Trabalho solicitado:
Transcreva literalmente a passagem do texto sobre as eleições na Espanha que vai de "A participação mais" a "duvidosa linhagem democrática.".

Trecho para leitura:
════════

Vox perdeu 19 deputados, especialmente em regiões onde entrou para o governo e provocou polêmicas com propostas ultraconservadoras e discursos negando 'violência de gênero' e mudanças climáticas

As eleições gerais do último domingo foram as primeiras na Espanha com eleitores de sandálias, bermudas e leques, convocadas às pressas por um primeiro-ministro acuado pela velocidade de ascensão do peso eleitoral da direita nas eleições regionais de maio. 

A participação mais alta que o previsto, em meio a um dos verões mais quentes da História, e a concentração de votos nos dois grandes partidos, contiveram o avanço da extrema direita do Vox, reduzindo de 52, em 2019, para 33 o número de cadeiras do partido no Parlamento.

O péssimo resultado da legenda liderada por Santiago Abascal reduziu as possibilidades de que um governo de coalizão PP-Vox incorpore a Espanha ao crescente grupo de países da União Europeia (UE) com governos liderados ou compostos por partidos de ultradireita e céticos em relação à UE. O mau resultado para o Partido Popular (PP) também pode obrigar o PP europeu a avaliar o custo eleitoral de sua aproximação com forças de duvidosa linhagem democrática.

════════

Trechos de dados:
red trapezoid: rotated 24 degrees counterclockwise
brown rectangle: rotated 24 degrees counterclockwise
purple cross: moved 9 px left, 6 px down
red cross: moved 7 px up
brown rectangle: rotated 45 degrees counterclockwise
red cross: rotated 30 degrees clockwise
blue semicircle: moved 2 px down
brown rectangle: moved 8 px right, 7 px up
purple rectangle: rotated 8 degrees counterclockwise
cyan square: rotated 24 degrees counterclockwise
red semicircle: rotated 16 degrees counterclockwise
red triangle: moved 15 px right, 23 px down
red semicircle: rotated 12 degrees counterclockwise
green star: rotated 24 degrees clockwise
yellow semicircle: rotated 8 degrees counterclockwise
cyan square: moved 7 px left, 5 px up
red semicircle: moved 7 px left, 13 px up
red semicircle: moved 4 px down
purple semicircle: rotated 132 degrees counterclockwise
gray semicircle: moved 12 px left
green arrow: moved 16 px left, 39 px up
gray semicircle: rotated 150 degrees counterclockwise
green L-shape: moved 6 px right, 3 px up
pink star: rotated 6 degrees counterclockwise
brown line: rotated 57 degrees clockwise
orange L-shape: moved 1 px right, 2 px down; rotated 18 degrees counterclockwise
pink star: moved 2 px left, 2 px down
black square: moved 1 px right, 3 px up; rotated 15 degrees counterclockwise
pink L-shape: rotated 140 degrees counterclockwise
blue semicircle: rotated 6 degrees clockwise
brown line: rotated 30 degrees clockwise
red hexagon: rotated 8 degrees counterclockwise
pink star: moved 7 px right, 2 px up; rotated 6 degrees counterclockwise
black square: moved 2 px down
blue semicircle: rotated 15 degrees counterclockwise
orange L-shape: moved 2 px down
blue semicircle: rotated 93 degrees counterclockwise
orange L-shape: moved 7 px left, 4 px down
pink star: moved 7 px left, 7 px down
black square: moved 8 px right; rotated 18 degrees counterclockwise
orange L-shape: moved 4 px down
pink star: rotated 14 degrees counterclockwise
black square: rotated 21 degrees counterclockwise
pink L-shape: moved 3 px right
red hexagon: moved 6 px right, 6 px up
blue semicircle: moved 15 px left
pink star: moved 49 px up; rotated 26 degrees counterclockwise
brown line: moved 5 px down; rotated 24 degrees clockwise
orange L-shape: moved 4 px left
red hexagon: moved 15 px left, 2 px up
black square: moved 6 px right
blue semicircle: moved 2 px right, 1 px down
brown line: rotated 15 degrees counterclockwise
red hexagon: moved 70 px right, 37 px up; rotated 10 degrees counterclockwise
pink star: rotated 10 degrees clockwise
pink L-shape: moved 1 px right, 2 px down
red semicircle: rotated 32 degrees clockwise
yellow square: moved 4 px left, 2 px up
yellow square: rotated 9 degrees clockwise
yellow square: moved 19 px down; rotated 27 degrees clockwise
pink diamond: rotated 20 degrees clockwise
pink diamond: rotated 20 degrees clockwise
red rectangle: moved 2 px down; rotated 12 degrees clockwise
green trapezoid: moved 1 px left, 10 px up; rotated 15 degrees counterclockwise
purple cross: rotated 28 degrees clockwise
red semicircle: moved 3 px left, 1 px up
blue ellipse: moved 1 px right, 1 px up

════════

Resposta esperada:
A participação mais alta que o previsto, em meio a um dos verões mais quentes da História, e a concentração de votos nos dois grandes partidos, contiveram o avanço da extrema direita do Vox, reduzindo de 52, em 2019, para 33 o número de cadeiras do partido no Parlamento.

O péssimo resultado da legenda liderada por Santiago Abascal reduziu as possibilidades de que um governo de coalizão PP-Vox incorpore a Espanha ao crescente grupo de países da União Europeia (UE) com governos liderados ou compostos por partidos de ultradireita e céticos em relação à UE. O mau resultado para o Partido Popular (PP) também pode obrigar o PP europeu a avaliar o custo eleitoral de sua aproximação com forças de duvidosa linhagem democrática.